Parmi les œuvres de la collection qui ont particulièrement retenu ton attention il y a l’étude de Josef Albers et la toile d’Aurelie Nemours. Tu évoques à leur sujet la question du défaut de clair-obscur et de contraste. Comment tu te situes par rapport à cela ? Gérard Traquandi
J’aime beaucoup la façon qu’a cette architecture de s’adresser à la nature qui l’entoure. Depuis l’extérieur, les grandes baies vitrées reflètent la végétation mais la structure et la couleur du bâtiment lui disent sa différence, c’est dissonant et excitant comme un accord plaqué par Thelonious Monk au cœur d’une de ses compositions. Une fois franchi le seuil, le parcours apparaît plus baroque que la structure extérieure le laissait présager.
Le sens de la visite n’est pas évident, plusieurs choix sont possibles et impliquent le visiteur, à qui il est demandé plusieurs fois de revenir sur ses pas. Cela provoque un sentiment d’immersion favorable à la complicité avec les œuvres, on se sent invité plutôt que touriste de passage, c’est assez rare pour être souligné. Quant aux grandes ouvertures, elles nous offrent depuis l’intérieur, le spectacle des pins environnants depuis leurs racines jusqu’à la canopée et même dans la dernière salle jusqu’au ciel. Habiter ce lieu est une responsabilité et un vrai bonheur, il en va de même pour mon dialogue avec la collection.
Au niveau du sol se trouvent les œuvres qui font l’éloge de la matière. L’artiste herman de vries dont je ne connaissais pas l’œuvre y a trouvé tout naturellement sa place. C’est également à ce niveau que le dessin fondateur auquel je suis si attaché y a trouvé la sienne. Au premier étage, place est faite au noir et blanc qui met en évidence le mode sur lequel le peintre aborde son matériau. Les griffures d’Imi Knoebel ou les tracés d’Henri Michaux voisinent avec les aplats géométriques d’Helmut Federle ou les tracés géométriques de Marcel Wyss. J’ai trouvé légitime d’installer là mes premiers tableaux d’empreintes. Arrivent ensuite des œuvres où la couleur est prédominante. Un tableau de Josef Albers et un autre d’Aurelie Nemours inaugurent ces espaces. Ces deux œuvres sont une vraie déclaration de guerre au clair-obscur en cela ils renouent avec la beauté des œuvres pré-renaissantes où la couleur est préférée à la valeur des œuvres qui excluent les ténèbres, où la lumière triomphe. Il est peut-être question ici d’un héritage impressionniste dont Theo van Doesburg se méfiait tant. Pour la suite, j’espère que l’exposition tient la promesse que ses œuvres portent. Les visiteurs en jugeront.
Fabienne Grasser-Fulchéri
Quand nous avons commencé à travailler ensemble sur ce projet, il y a des noms qui sont immédiatement apparus comme John McCraken et Imi Knoebel par exemple. Qu’est-ce qui t’intéresse dans leur travail ? Gérard Traquandi
Le manifeste de l’art concret appartient à une époque où une forme de dogmatisme s’imposait aux artistes pour se créer une légitimité afin d’incarner la modernité. Je regarde cela sans nostalgie. Je me sens éloigné de tout dogme ou d’idéologie en ayant conscience que cela m’isole. Exclure toute mimesis avec la nature faisait partie de leur position, le temps est venu de relativiser cette posture.
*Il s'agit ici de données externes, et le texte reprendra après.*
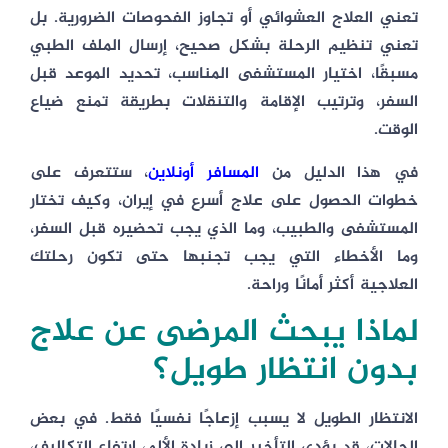
تعني العلاج العشوائي أو تجاوز الفحوصات الضرورية. بل
تعني تنظيم الرحلة بشكل صحيح، إرسال الملف الطبي
مسبقًا، اختيار المستشفى المناسب، تحديد الموعد قبل
السفر، وترتيب الإقامة والتنقلات بطريقة تمنع ضياع
الوقت.
في هذا الدليل من
المسافر أونلاين
، ستتعرف على
خطوات الحصول على علاج أسرع في إيران، وكيف تختار
المستشفى والطبيب، وما الذي يجب تحضيره قبل السفر،
وما الأخطاء التي يجب تجنبها حتى تكون رحلتك
العلاجية أكثر أمانًا وراحة.
لماذا يبحث المرضى عن علاج
بدون انتظار طويل؟
الانتظار الطويل لا يسبب إزعاجًا نفسيًا فقط. في بعض
الحالات، قد يؤدي التأخير إلى زيادة الألم، ارتفاع التكاليف،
La collection de Gottfried Honegger et Sybil Albers en est paradoxalement le témoignage. Voila pourquoi je me sens très à l’aise dans ce paysage esthétique. La plupart des artistes réunis ici, Imi Knoebel, Helmut Federle, John McCracken, Jean-Pierre Bertrand et Adrian Schiess font partie de la famille que je me suis choisie. Avec eux, je me sens moins seul. Leur capacité à produire tant de beautés avec si peu de moyens, plus que jamais me les fait aimer.